ガラス越しにスタンドテーブルが並ぶ。近くにはカウンターも設置されており、開業後はルーフトップバーとしてドリンクなども提供されるのでは。

 展望施設にはもう一つの大きな見せ場がある。施設は23時まで(最終入場22時)営業するため、地上230メートルからぜいたくな東京の夜景が望める。

18台のサーチライトが夜空に点灯

 日没後には、縦に伸びるサーチライト(18台)「CROSSING LIGHT」が音楽とともに夜空を彩り、日中とは異なるロマンチックな演出も見どころ。デートや記念日にもぴったりなスポットになりそうだ。

 ただし、地上230メートルの屋上は地上より風も強く、体感温度も低くなる。冬の日没後に訪れる場合は、しっかりとした防寒対策が必要になりそうだ。

雨天でも楽しめる屋内ギャラリー&ミュージックバー

 名残惜しいが屋上空間に別れを告げ、46階の屋内に戻る。SHIBUYA SKYの46階には、雨天や強風で屋上スペースに出られない日であっても楽しめる屋内展望回廊「SKY GALLEY(スカイギャラリー)」が設けられている。

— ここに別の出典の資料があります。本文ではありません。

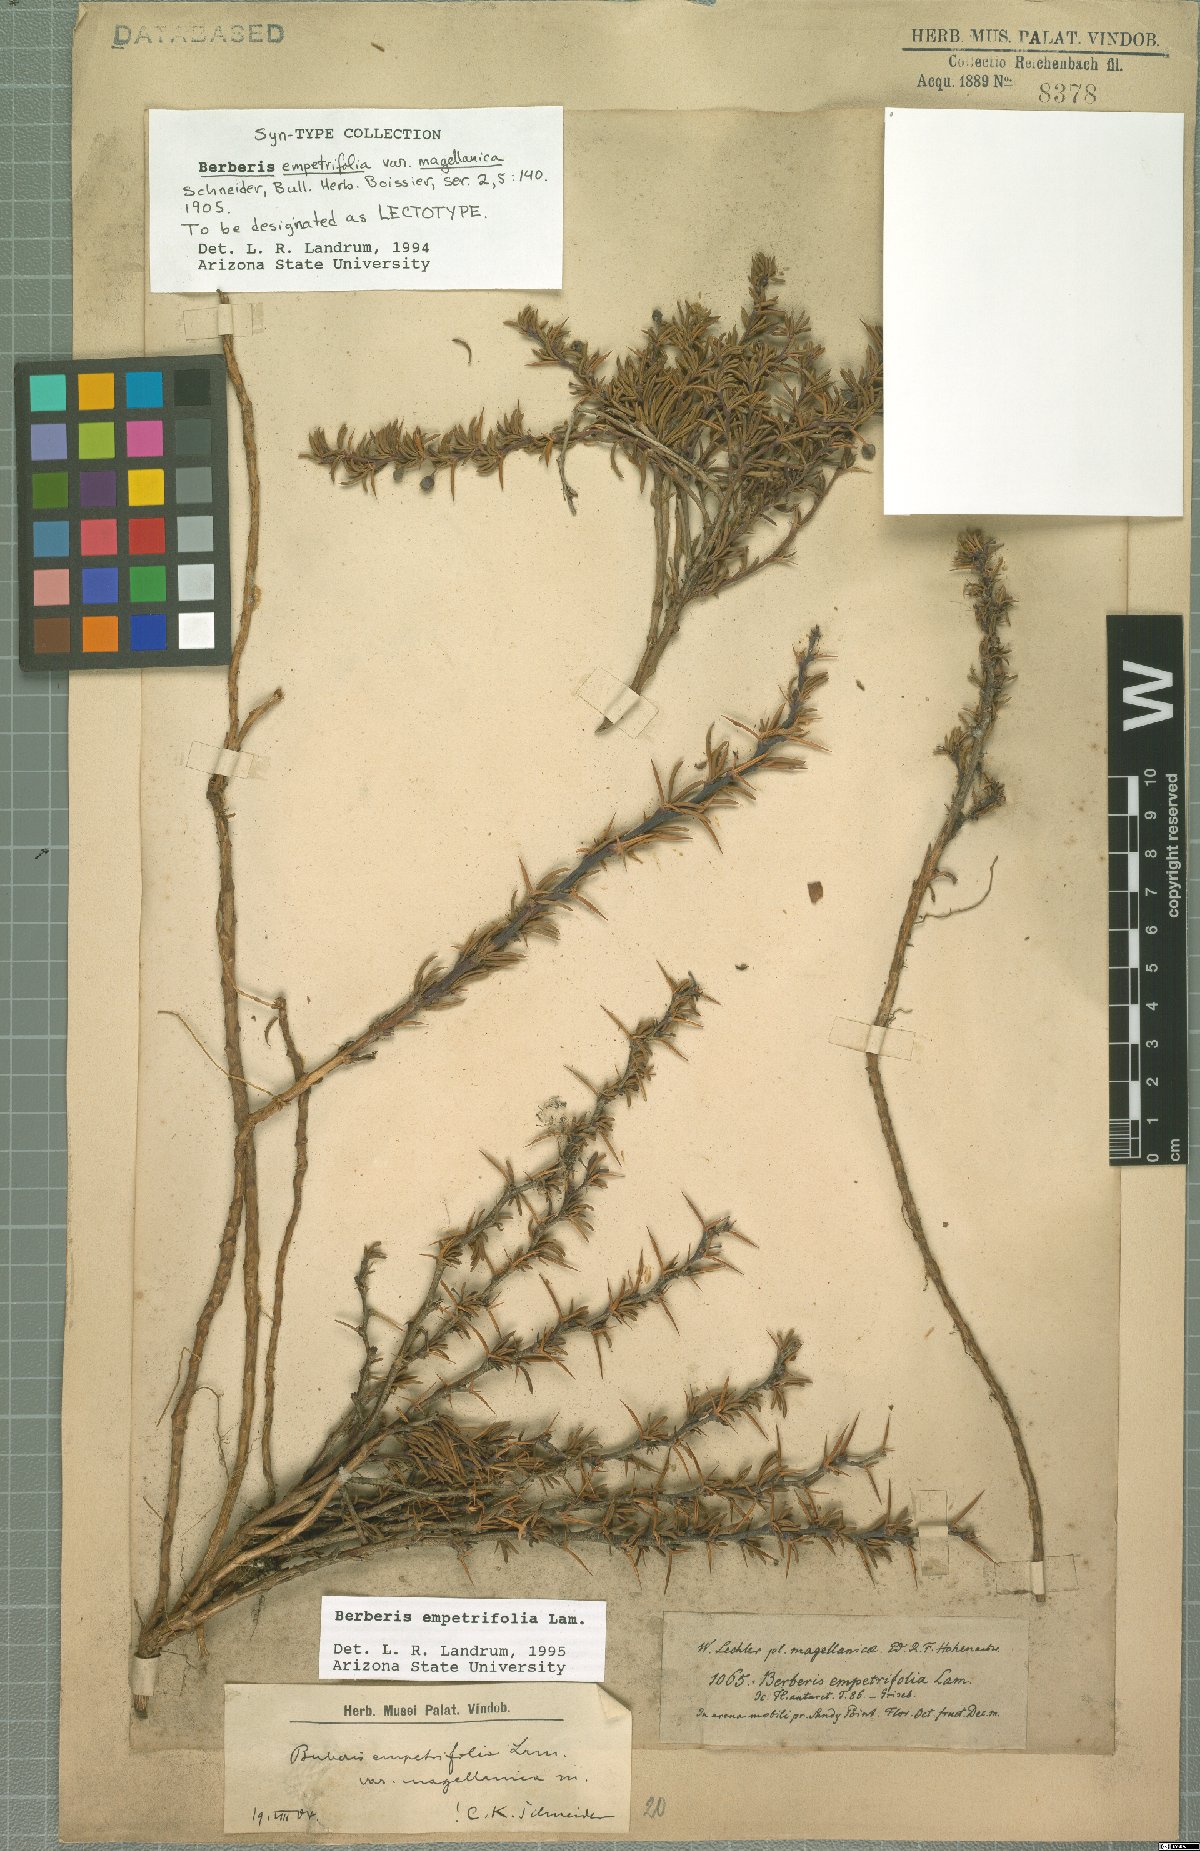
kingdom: Plantae
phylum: Tracheophyta
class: Magnoliopsida
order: Ranunculales
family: Berberidaceae
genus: Berberis
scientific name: Berberis empetrifolia
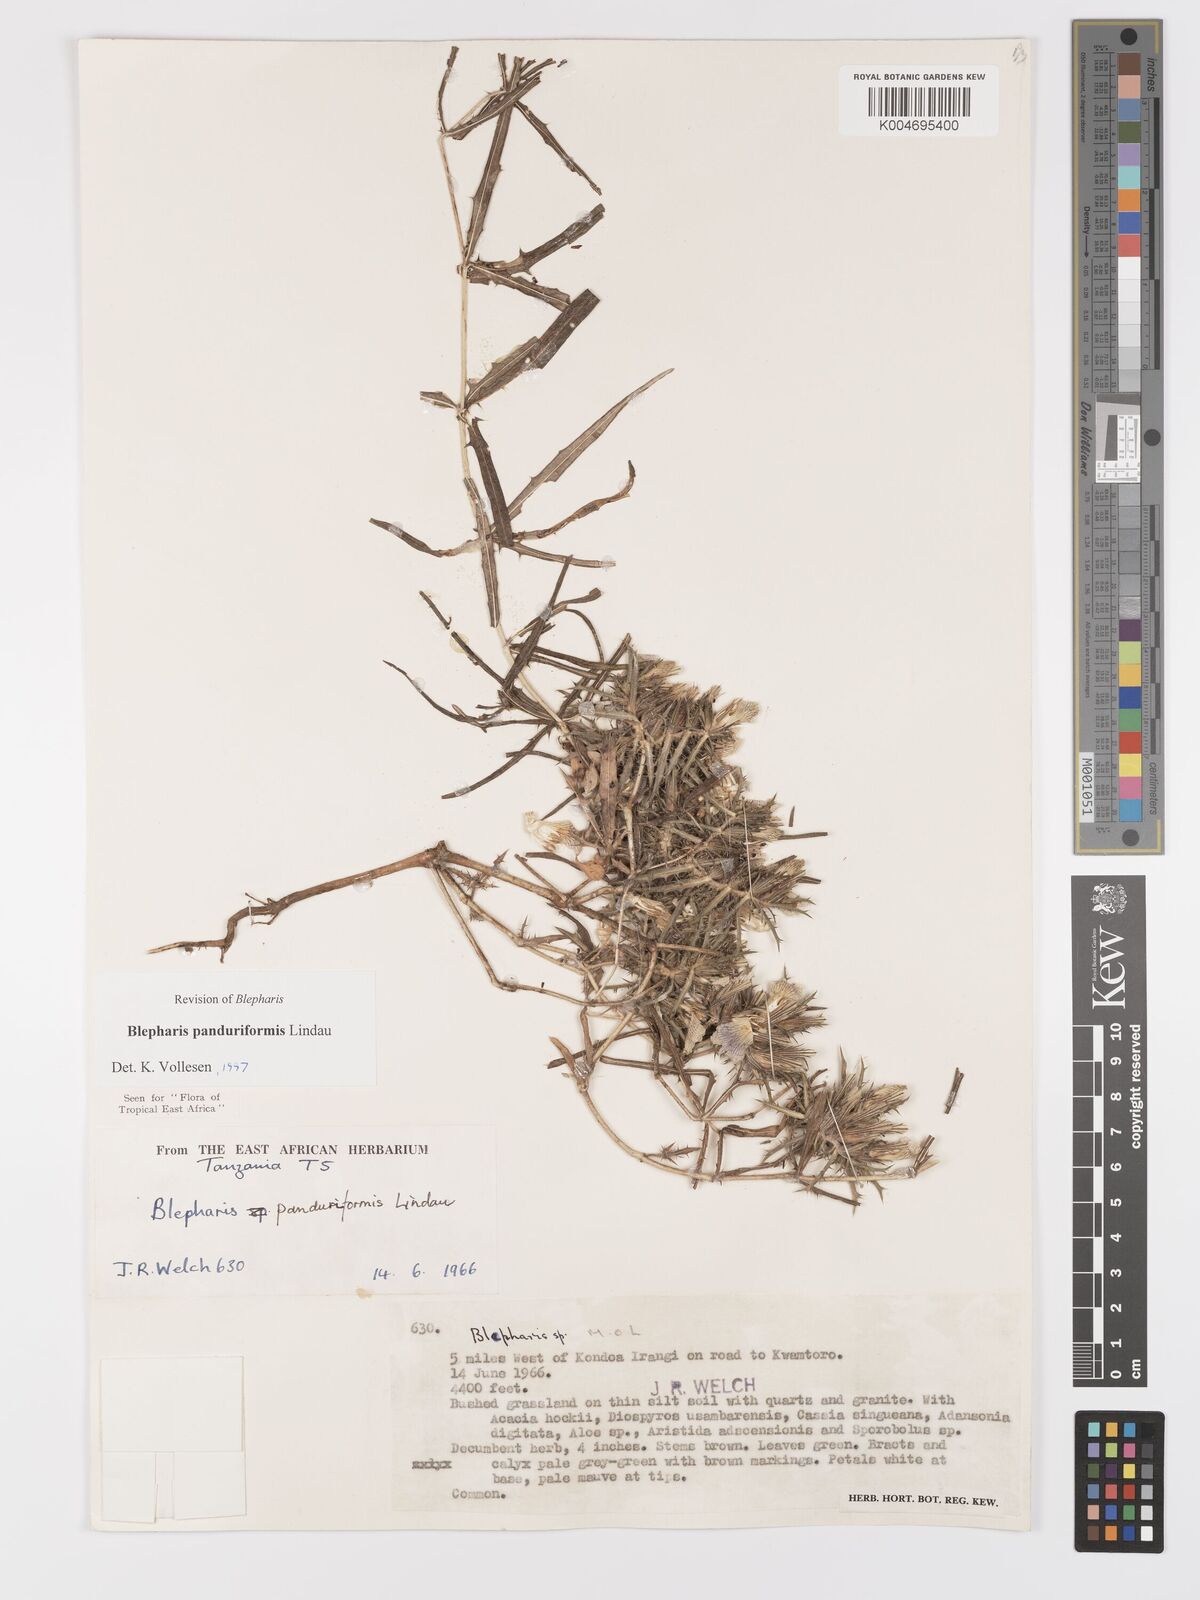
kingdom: Plantae
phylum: Tracheophyta
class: Magnoliopsida
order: Lamiales
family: Acanthaceae
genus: Blepharis
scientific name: Blepharis panduriformis
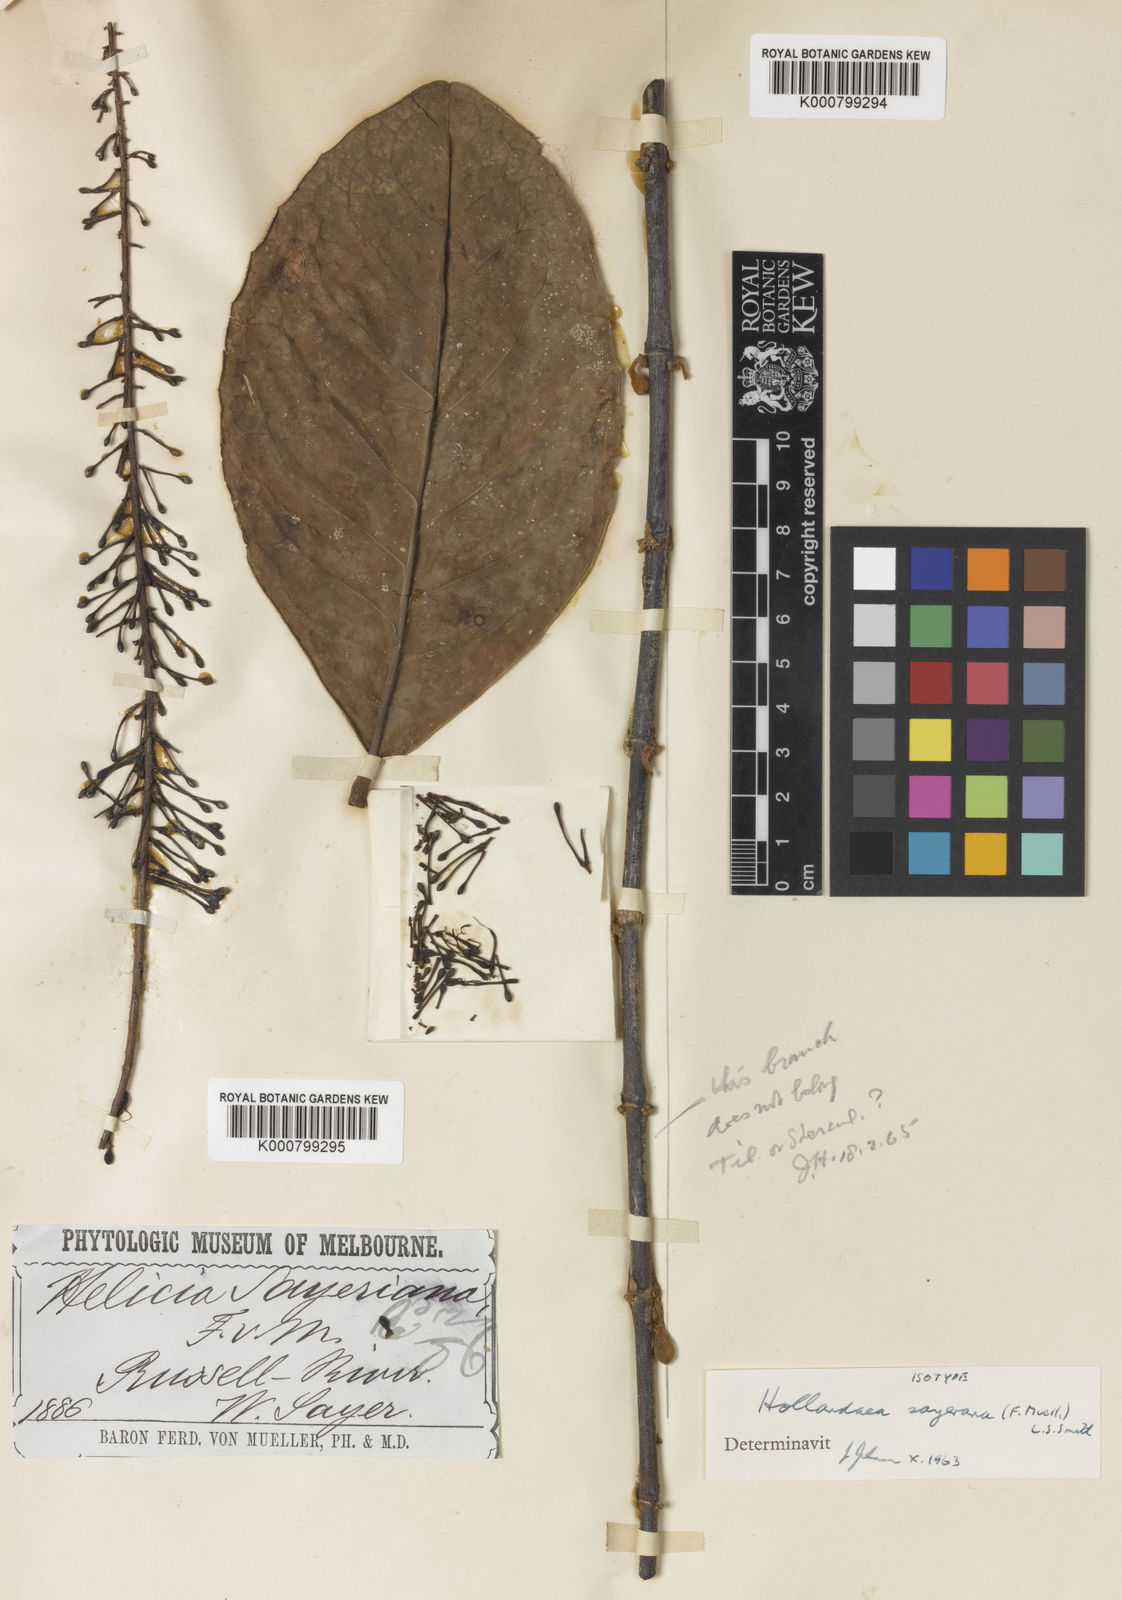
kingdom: Plantae
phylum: Tracheophyta
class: Magnoliopsida
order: Proteales
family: Proteaceae
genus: Hollandaea
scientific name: Hollandaea sayeriana
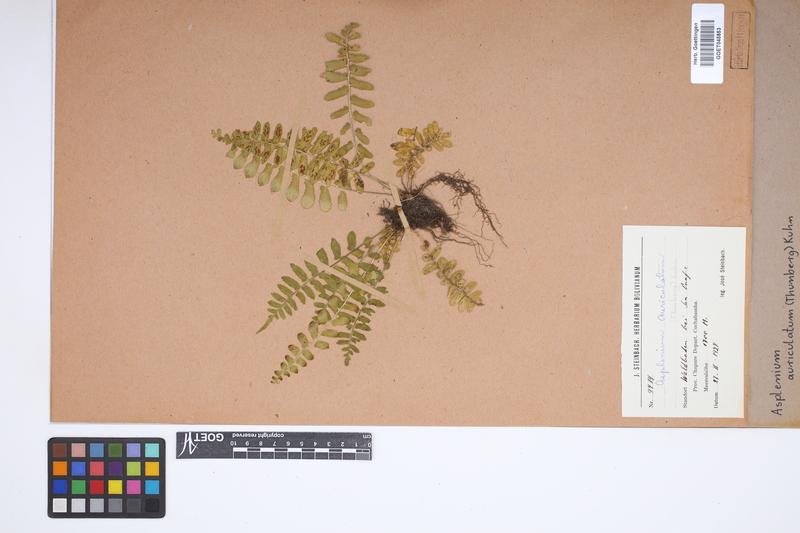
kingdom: Plantae
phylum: Tracheophyta
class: Polypodiopsida
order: Polypodiales
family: Aspleniaceae
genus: Asplenium
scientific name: Asplenium auriculatum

「時の流れと人の関り」を可視化した「TIME RIVER」

 ギャラリー入り口にある「TIME RIVER(タイムリバー)」は4K 70インチディスプレー10台で構成し、来場者の「触れる」アクションによって映し出される映像が変化していく。「時の流れと人の関り」を可視化したアートコンテンツだという。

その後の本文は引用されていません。